Wie können Eltern ihre Kinder in diesem Prozess unterstützen, ohne die gewünschte Unabhängigkeit zu gefährden?
Ich empfehle Eltern, zu beobachten, zu stärken was gut läuft und da Grenzen zu setzen, wo viel Schaden entstehen kann. Es geht um einen stimmigen Mix aus Unterstützung und Freiräumen. Dieser Mix kann innerhalb derselben Familie bei Geschwistern so unterschiedlich sein, wie die Kinder selbst: Manche Kinder brauchen mehr Leitlinien als andere.
«Es geht um einen stimmigen Mix aus Unterstützung und Freiräumen.»
Andrea Schmid-Fischer, Präsidentin Dachverband Budgetberatung Schweiz
Vorhin haben Sie erwähnt, dass es wichtig ist, mit Kindern über die Finanzen zu sprechen. Wie gelingt das Eltern am besten?

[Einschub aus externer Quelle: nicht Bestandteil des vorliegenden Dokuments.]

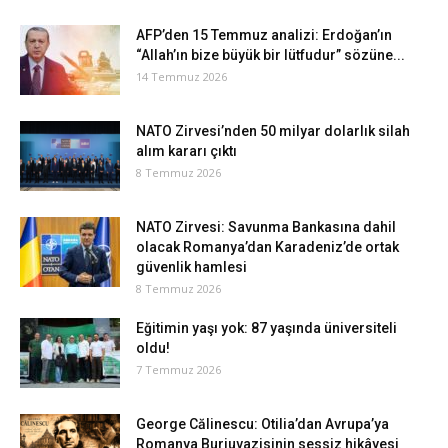
AFP’den 15 Temmuz analizi: Erdoğan’ın
“Allah’ın bize büyük bir lütfudur” sözüne...
14 Temmuz 2026
NATO Zirvesi’nden 50 milyar dolarlık silah
alım kararı çıktı
8 Temmuz 2026
NATO Zirvesi: Savunma Bankasına dahil
olacak Romanya’dan Karadeniz’de ortak
güvenlik hamlesi
8 Temmuz 2026
Eğitimin yaşı yok: 87 yaşında üniversiteli
oldu!
7 Temmuz 2026
George Călinescu: Otilia’dan Avrupa’ya
Romanya Burjuvazisinin sessiz hikâyesi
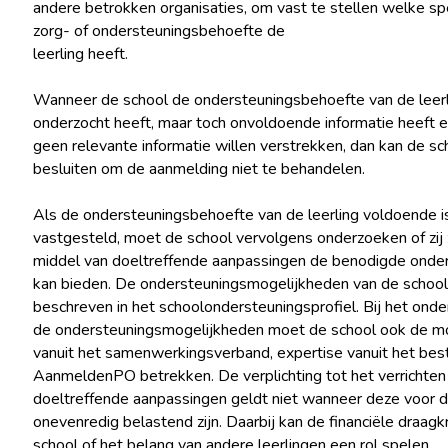
andere betrokken organisaties, om vast te stellen welke sp
zorg- of ondersteuningsbehoefte de
leerling heeft.
Wanneer de school de ondersteuningsbehoefte van de leerl
onderzocht heeft, maar toch onvoldoende informatie heeft 
geen relevante informatie willen verstrekken, dan kan de sc
besluiten om de aanmelding niet te behandelen.
Als de ondersteuningsbehoefte van de leerling voldoende i
vastgesteld, moet de school vervolgens onderzoeken of zij 
middel van doeltreffende aanpassingen de benodigde onde
kan bieden. De ondersteuningsmogelijkheden van de school
beschreven in het schoolondersteuningsprofiel. Bij het onde
de ondersteuningsmogelijkheden moet de school ook de m
vanuit het samenwerkingsverband, expertise vanuit het bes
AanmeldenPO betrekken. De verplichting tot het verrichten
doeltreffende aanpassingen geldt niet wanneer deze voor d
onevenredig belastend zijn. Daarbij kan de financiële draagk
school of het belang van andere leerlingen een rol spelen.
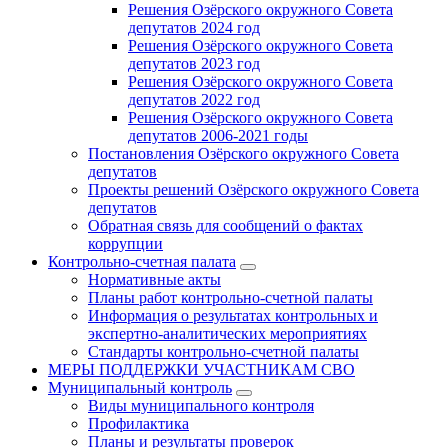
Решения Озёрского окружного Совета
депутатов 2024 год
Решения Озёрского окружного Совета
депутатов 2023 год
Решения Озёрского окружного Совета
депутатов 2022 год
Решения Озёрского окружного Совета
депутатов 2006-2021 годы
Постановления Озёрского окружного Совета
депутатов
Проекты решений Озёрского окружного Совета
депутатов
Обратная связь для сообщений о фактах
коррупции
Контрольно-счетная палата
Нормативные акты
Планы работ контрольно-счетной палаты
Информация о результатах контрольных и
экспертно-аналитических мероприятиях
Стандарты контрольно-счетной палаты
МЕРЫ ПОДДЕРЖКИ УЧАСТНИКАМ СВО
Муниципальный контроль
Виды муниципального контроля
Профилактика
Планы и результаты проверок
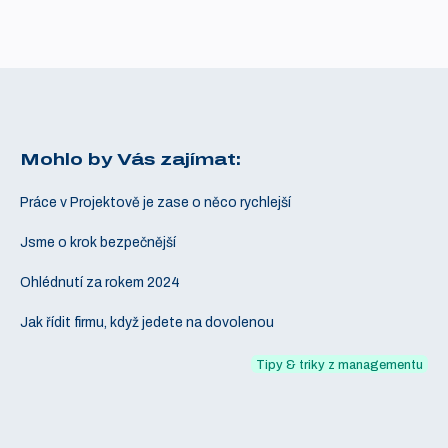
Mohlo by Vás zajímat:
Práce v Projektově je zase o něco rychlejší
Jsme o krok bezpečnější
Ohlédnutí za rokem 2024
Jak řídit firmu, když jedete na dovolenou
Tipy & triky z managementu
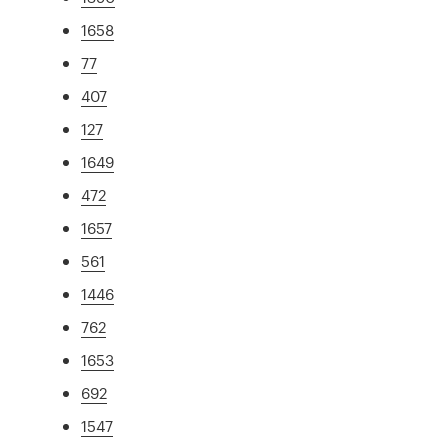
1658
77
407
127
1649
472
1657
561
1446
762
1653
692
1547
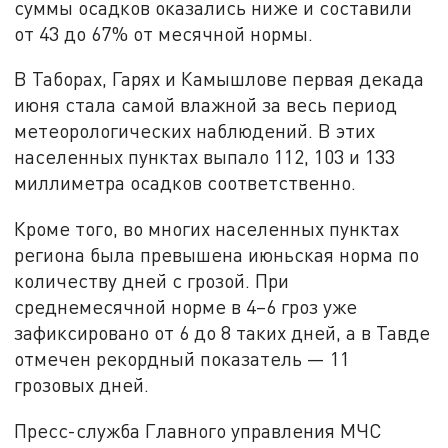
суммы осадков оказались ниже и составили
от 43 до 67% от месячной нормы.
В Таборах, Гарях и Камышлове первая декада
июня стала самой влажной за весь период
метеорологических наблюдений. В этих
населенных пунктах выпало 112, 103 и 133
миллиметра осадков соответственно.
Кроме того, во многих населенных пунктах
региона была превышена июньская норма по
количеству дней с грозой. При
среднемесячной норме в 4–6 гроз уже
зафиксировано от 6 до 8 таких дней, а в Тавде
отмечен рекордный показатель — 11
грозовых дней.
Пресс-служба Главного управления МЧС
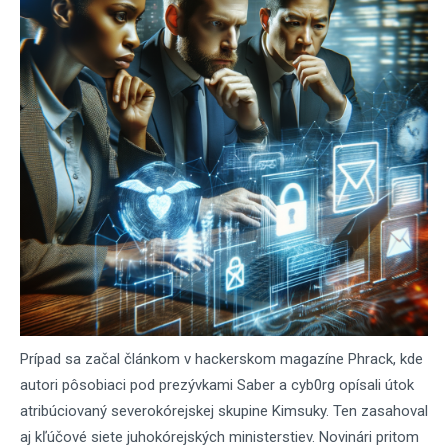
Prípad sa začal článkom v hackerskom magazíne Phrack, kde
autori pôsobiaci pod prezývkami Saber a cyb0rg opísali útok
atribúciovaný severokórejskej skupine Kimsuky. Ten zasahoval
aj kľúčové siete juhokórejských ministerstiev. Novinári pritom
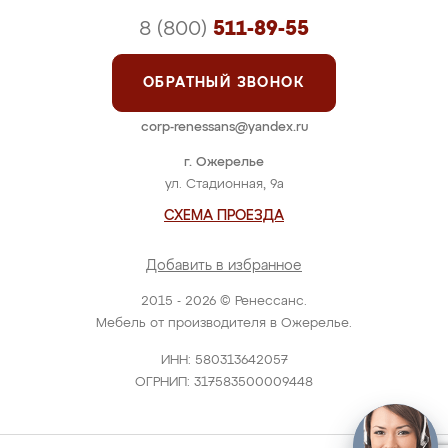
8 (800)
511-89-55
ОБРАТНЫЙ ЗВОНОК
corp-renessans@yandex.ru
г. Ожерелье
ул. Стадионная, 9а
СХЕМА ПРОЕЗДА
Добавить в избранное
2015 - 2026 © Ренессанс.
Мебель от производителя в Ожерелье.
ИНН: 580313642057
ОГРНИП: 317583500009448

Wenn Eltern sich überlegen, was sie ihrem Kind mitgeben wollen, so kann sich ein Rückblick auf das eigene Geldleben lohnen. Welche hilfreichen Bausteine haben ihnen die eigenen Eltern mit auf den Weg gegeben? Was war weniger hilfreich? Und welche Themen haben möglicherweise gefehlt?
So bekommen sie eine Idee, was sie ihrem Kind an Werten, Prioritäten, Eigenverantwortung, Konsumkompetenzen und umsichtiger Planung vermitteln wollen. Es geht um Dinge wie: sein Kind zu ermutigen weiter für ein Spielzeug zu sparen, sich mit einem Batzen an der Sammlung der Glückskette zu beteiligen, Jugendliche bei der Abwägung eines Kaufentscheids zu unterstützen oder einen jungen Erwachsenen auf die Altersvorsorge aufmerksam zu machen beziehungsweise darauf hinzuweisen, dass im Jahr nach dem Ausbildungsabschluss die Steuern massiv steigen werden.
Andrea Schmid-Fischer ist Leiterin Budgetberatung der Frauenzentrale Luzern und seit 2018 Präsidentin des Dachverbands Budgetberatung Schweiz.